En realidad el título debería ser “Comiendo en casa”, porque en Palermo puedes comer literalmente en una casa particular. Algunos residentes de esta ciudad siciliana han convertidos sus casas, o las casas de sus antepasados, en trattorias donde puedes degustar la auténtica cocina de Palermo.
Eso sí, no esperes entrar en una de estas trattorias y encontrar un sitio chic. Para empezar, son sitios ilegales, a veces incluso pagan a la Mafia a cambio de protección. No se anuncian en ningún sitio, ni encontrarás un teléfono para reservar. Un salón o un patio con unas cuantas mesas, manteles a cuadros y los gritos de los tifossi ante un partido de fútbol por la tele. Como el bar de la esquina, vamos. A veces te sirven la comida, y a veces te sirves tú mismo de la cazuela. Pero a cambio tienes cocina auténtica. Pastas, ensaladas mediterráneas, pescados al grill, y muchas otras delicias de la cocina siciliana. Y además, muy muy barato. Por ejemplo, 3 euros por un plato de pasta.

Registros del conjunto de datos
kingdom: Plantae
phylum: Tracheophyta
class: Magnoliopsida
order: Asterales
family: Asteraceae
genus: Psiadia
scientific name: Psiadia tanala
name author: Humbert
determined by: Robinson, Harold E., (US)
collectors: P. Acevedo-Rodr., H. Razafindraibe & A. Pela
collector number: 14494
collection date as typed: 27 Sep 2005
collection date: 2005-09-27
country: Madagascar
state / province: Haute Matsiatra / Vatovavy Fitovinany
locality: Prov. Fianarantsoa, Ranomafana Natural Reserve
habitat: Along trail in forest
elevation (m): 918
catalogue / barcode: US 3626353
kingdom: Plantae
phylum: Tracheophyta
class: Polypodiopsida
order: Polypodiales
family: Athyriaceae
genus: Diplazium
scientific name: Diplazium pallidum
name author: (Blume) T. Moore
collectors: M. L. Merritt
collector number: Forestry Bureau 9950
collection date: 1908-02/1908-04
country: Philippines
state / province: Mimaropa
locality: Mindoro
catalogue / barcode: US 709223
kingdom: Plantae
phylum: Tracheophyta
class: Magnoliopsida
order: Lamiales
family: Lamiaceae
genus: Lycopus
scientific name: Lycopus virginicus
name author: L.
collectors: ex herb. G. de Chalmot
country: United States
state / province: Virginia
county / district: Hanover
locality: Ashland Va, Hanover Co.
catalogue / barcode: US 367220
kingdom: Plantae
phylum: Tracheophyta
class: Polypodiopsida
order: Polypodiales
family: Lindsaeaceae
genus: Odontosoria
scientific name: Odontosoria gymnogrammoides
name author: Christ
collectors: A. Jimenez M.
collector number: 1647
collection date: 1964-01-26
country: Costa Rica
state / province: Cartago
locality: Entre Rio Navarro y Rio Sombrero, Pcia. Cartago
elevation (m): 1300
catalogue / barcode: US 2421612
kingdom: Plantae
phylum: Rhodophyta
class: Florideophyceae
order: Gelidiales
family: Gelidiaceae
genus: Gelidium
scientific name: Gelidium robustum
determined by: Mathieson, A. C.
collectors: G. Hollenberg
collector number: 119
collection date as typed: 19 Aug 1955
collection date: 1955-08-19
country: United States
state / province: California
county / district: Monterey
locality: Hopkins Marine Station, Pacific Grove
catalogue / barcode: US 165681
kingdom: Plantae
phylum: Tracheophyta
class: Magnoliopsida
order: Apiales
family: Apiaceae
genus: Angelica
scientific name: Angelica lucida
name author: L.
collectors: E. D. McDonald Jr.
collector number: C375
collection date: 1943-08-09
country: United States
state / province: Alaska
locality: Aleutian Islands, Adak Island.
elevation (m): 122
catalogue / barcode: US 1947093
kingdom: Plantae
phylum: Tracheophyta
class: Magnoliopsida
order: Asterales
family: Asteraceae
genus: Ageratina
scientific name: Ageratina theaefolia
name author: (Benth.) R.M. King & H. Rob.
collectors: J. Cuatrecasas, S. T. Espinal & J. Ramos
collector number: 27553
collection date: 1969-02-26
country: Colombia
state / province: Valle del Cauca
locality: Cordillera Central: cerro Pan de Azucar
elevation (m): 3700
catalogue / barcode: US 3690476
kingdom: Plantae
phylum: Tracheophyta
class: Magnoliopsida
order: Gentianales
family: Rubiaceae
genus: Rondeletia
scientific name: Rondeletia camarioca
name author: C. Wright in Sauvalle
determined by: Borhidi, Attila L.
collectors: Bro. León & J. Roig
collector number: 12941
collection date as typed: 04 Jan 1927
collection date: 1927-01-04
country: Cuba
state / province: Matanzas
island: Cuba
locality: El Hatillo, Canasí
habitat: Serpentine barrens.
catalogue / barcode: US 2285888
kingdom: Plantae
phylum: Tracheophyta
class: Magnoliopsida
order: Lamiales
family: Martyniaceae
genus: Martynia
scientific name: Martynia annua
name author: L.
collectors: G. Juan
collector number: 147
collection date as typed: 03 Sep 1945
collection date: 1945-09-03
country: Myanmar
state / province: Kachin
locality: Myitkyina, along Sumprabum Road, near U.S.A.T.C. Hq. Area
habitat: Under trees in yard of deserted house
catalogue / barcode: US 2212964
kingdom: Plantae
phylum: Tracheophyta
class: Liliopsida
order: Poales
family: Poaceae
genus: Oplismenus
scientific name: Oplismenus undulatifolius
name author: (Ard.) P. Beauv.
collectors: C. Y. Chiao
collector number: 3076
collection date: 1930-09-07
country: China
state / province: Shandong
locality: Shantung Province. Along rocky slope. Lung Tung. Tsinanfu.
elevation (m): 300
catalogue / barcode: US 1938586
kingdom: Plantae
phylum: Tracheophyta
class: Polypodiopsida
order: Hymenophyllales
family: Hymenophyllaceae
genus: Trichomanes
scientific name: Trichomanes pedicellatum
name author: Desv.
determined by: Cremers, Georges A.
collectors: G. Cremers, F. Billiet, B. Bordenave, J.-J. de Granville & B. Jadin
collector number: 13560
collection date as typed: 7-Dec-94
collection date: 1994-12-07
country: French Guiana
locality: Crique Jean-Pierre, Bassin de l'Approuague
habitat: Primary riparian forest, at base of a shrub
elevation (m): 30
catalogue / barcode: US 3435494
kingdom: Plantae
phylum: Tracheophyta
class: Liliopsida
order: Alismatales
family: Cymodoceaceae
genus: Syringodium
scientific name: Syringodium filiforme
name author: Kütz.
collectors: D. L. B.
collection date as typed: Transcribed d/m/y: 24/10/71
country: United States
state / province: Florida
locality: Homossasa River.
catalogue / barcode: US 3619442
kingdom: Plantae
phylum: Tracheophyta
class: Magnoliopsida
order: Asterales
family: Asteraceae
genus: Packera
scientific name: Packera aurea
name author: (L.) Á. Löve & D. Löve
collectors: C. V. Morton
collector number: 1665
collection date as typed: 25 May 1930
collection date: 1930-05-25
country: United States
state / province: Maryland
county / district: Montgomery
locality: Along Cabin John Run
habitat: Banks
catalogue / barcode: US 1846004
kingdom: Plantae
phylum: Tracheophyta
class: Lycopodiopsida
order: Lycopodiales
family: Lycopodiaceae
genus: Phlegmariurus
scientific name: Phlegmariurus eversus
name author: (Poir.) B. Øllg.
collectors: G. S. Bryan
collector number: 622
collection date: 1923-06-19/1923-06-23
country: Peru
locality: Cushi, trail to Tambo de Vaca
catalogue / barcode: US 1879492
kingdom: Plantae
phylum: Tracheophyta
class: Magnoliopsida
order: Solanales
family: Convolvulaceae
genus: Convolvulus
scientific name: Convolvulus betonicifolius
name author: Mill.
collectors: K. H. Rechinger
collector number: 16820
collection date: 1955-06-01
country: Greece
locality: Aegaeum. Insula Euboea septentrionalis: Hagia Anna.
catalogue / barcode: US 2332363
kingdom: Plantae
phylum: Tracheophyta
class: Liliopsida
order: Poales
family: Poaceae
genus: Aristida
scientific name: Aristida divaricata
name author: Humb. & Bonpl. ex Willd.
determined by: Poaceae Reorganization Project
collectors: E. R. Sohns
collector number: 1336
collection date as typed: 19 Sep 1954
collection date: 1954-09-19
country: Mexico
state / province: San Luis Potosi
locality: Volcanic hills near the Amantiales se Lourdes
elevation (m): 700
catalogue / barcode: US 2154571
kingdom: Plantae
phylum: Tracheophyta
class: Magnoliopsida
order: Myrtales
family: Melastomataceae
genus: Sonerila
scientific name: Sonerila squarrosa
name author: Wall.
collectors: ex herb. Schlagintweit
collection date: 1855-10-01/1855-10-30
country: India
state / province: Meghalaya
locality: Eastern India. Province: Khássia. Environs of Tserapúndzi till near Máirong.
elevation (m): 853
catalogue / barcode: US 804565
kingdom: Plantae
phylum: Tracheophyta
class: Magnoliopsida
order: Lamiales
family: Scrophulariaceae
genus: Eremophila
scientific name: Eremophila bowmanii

Acción requerida >> Prosigue el texto sobre las trattorias caseras de Palermo justo después de su última oración.

Resultado del ejercicio >>
Si no conoces a ningún habitante de Palermo, puede ser difícil que encuentres alguna de estas trattorias, así que ahí van algunas sugerencias:
- Zia Pina (Via Argenteria, 67)
- Rosa Nero (Piazzetta della Api)
- Padre Aldo (Piazza Kalsa)
Por cierto, la foto que puedes ver es de Zia Pina en persona.